= Beginning of Section =
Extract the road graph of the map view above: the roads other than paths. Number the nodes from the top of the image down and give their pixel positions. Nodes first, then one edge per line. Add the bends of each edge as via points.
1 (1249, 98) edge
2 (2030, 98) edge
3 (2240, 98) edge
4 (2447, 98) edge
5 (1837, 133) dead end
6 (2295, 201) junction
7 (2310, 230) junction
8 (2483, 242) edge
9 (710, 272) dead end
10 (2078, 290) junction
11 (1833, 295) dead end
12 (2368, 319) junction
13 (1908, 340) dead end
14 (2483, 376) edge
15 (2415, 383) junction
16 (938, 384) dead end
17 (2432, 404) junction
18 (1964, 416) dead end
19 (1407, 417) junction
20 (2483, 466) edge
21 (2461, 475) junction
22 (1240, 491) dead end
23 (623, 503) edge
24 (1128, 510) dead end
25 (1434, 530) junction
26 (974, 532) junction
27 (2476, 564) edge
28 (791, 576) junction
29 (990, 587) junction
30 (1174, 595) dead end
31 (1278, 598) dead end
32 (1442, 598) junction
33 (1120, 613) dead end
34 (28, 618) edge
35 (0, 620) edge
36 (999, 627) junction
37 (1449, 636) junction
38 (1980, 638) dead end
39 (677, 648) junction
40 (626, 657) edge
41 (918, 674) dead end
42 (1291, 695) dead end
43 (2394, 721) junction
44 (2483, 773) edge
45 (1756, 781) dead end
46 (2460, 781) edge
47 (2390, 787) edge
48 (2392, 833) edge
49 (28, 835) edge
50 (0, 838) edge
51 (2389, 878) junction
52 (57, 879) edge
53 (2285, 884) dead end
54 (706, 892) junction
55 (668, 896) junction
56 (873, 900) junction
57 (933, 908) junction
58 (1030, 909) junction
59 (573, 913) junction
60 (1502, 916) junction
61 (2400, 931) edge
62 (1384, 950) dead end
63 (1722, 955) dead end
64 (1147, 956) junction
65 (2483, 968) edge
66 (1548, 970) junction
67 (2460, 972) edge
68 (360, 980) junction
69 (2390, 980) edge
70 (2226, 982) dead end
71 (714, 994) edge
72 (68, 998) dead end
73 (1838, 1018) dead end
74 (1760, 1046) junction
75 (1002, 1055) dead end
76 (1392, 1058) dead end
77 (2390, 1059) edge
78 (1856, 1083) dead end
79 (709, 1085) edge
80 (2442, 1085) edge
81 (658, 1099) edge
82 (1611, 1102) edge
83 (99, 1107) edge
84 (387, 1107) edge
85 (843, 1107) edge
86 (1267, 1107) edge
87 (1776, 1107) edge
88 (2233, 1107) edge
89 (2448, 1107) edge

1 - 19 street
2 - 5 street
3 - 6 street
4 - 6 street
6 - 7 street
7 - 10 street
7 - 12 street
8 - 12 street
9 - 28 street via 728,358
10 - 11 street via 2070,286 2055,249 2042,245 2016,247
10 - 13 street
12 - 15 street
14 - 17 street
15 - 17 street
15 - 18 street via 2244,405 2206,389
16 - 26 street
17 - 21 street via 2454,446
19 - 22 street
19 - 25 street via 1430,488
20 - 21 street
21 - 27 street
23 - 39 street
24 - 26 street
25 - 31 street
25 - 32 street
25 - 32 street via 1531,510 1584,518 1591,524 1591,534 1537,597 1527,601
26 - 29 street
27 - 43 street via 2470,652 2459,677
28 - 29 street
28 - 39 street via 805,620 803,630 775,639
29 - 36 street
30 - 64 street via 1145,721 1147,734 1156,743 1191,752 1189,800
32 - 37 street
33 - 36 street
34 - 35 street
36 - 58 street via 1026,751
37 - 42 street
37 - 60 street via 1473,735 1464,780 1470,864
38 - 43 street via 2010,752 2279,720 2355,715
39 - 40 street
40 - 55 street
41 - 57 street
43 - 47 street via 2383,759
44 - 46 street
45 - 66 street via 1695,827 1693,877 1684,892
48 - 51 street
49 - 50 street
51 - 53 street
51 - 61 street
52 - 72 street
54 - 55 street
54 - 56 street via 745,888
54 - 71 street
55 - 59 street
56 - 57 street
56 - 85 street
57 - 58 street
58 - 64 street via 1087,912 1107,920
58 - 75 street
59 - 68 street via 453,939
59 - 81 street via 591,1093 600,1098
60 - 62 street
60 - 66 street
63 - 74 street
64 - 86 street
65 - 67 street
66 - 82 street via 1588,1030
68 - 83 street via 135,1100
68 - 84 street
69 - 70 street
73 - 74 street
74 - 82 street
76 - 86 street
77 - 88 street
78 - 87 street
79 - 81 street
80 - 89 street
= End of Section =
| Work item |
Transcribe every line of the records, keeping each one exact.

| Result for this task |
Extract the road graph of the map view above: the roads other than paths. Number the nodes from the top of the image down and give their pixel positions. Nodes first, then one edge per line. Add the bends of each edge as via points.
1 (1249, 98) edge
2 (2030, 98) edge
3 (2240, 98) edge
4 (2447, 98) edge
5 (1837, 133) dead end
6 (2295, 201) junction
7 (2310, 230) junction
8 (2483, 242) edge
9 (710, 272) dead end
10 (2078, 290) junction
11 (1833, 295) dead end
12 (2368, 319) junction
13 (1908, 340) dead end
14 (2483, 376) edge
15 (2415, 383) junction
16 (938, 384) dead end
17 (2432, 404) junction
18 (1964, 416) dead end
19 (1407, 417) junction
20 (2483, 466) edge
21 (2461, 475) junction
22 (1240, 491) dead end
23 (623, 503) edge
24 (1128, 510) dead end
25 (1434, 530) junction
26 (974, 532) junction
27 (2476, 564) edge
28 (791, 576) junction
29 (990, 587) junction
30 (1174, 595) dead end
31 (1278, 598) dead end
32 (1442, 598) junction
33 (1120, 613) dead end
34 (28, 618) edge
35 (0, 620) edge
36 (999, 627) junction
37 (1449, 636) junction
38 (1980, 638) dead end
39 (677, 648) junction
40 (626, 657) edge
41 (918, 674) dead end
42 (1291, 695) dead end
43 (2394, 721) junction
44 (2483, 773) edge
45 (1756, 781) dead end
46 (2460, 781) edge
47 (2390, 787) edge
48 (2392, 833) edge
49 (28, 835) edge
50 (0, 838) edge
51 (2389, 878) junction
52 (57, 879) edge
53 (2285, 884) dead end
54 (706, 892) junction
55 (668, 896) junction
56 (873, 900) junction
57 (933, 908) junction
58 (1030, 909) junction
59 (573, 913) junction
60 (1502, 916) junction
61 (2400, 931) edge
62 (1384, 950) dead end
63 (1722, 955) dead end
64 (1147, 956) junction
65 (2483, 968) edge
66 (1548, 970) junction
67 (2460, 972) edge
68 (360, 980) junction
69 (2390, 980) edge
70 (2226, 982) dead end
71 (714, 994) edge
72 (68, 998) dead end
73 (1838, 1018) dead end
74 (1760, 1046) junction
75 (1002, 1055) dead end
76 (1392, 1058) dead end
77 (2390, 1059) edge
78 (1856, 1083) dead end
79 (709, 1085) edge
80 (2442, 1085) edge
81 (658, 1099) edge
82 (1611, 1102) edge
83 (99, 1107) edge
84 (387, 1107) edge
85 (843, 1107) edge
86 (1267, 1107) edge
87 (1776, 1107) edge
88 (2233, 1107) edge
89 (2448, 1107) edge

1 - 19 street
2 - 5 street
3 - 6 street
4 - 6 street
6 - 7 street
7 - 10 street
7 - 12 street
8 - 12 street
9 - 28 street via 728,358
10 - 11 street via 2070,286 2055,249 2042,245 2016,247
10 - 13 street
12 - 15 street
14 - 17 street
15 - 17 street
15 - 18 street via 2244,405 2206,389
16 - 26 street
17 - 21 street via 2454,446
19 - 22 street
19 - 25 street via 1430,488
20 - 21 street
21 - 27 street
23 - 39 street
24 - 26 street
25 - 31 street
25 - 32 street
25 - 32 street via 1531,510 1584,518 1591,524 1591,534 1537,597 1527,601
26 - 29 street
27 - 43 street via 2470,652 2459,677
28 - 29 street
28 - 39 street via 805,620 803,630 775,639
29 - 36 street
30 - 64 street via 1145,721 1147,734 1156,743 1191,752 1189,800
32 - 37 street
33 - 36 street
34 - 35 street
36 - 58 street via 1026,751
37 - 42 street
37 - 60 street via 1473,735 1464,780 1470,864
38 - 43 street via 2010,752 2279,720 2355,715
39 - 40 street
40 - 55 street
41 - 57 street
43 - 47 street via 2383,759
44 - 46 street
45 - 66 street via 1695,827 1693,877 1684,892
48 - 51 street
49 - 50 street
51 - 53 street
51 - 61 street
52 - 72 street
54 - 55 street
54 - 56 street via 745,888
54 - 71 street
55 - 59 street
56 - 57 street
56 - 85 street
57 - 58 street
58 - 64 street via 1087,912 1107,920
58 - 75 street
59 - 68 street via 453,939
59 - 81 street via 591,1093 600,1098
60 - 62 street
60 - 66 street
63 - 74 street
64 - 86 street
65 - 67 street
66 - 82 street via 1588,1030
68 - 83 street via 135,1100
68 - 84 street
69 - 70 street
73 - 74 street
74 - 82 street
76 - 86 street
77 - 88 street
78 - 87 street
79 - 81 street
80 - 89 street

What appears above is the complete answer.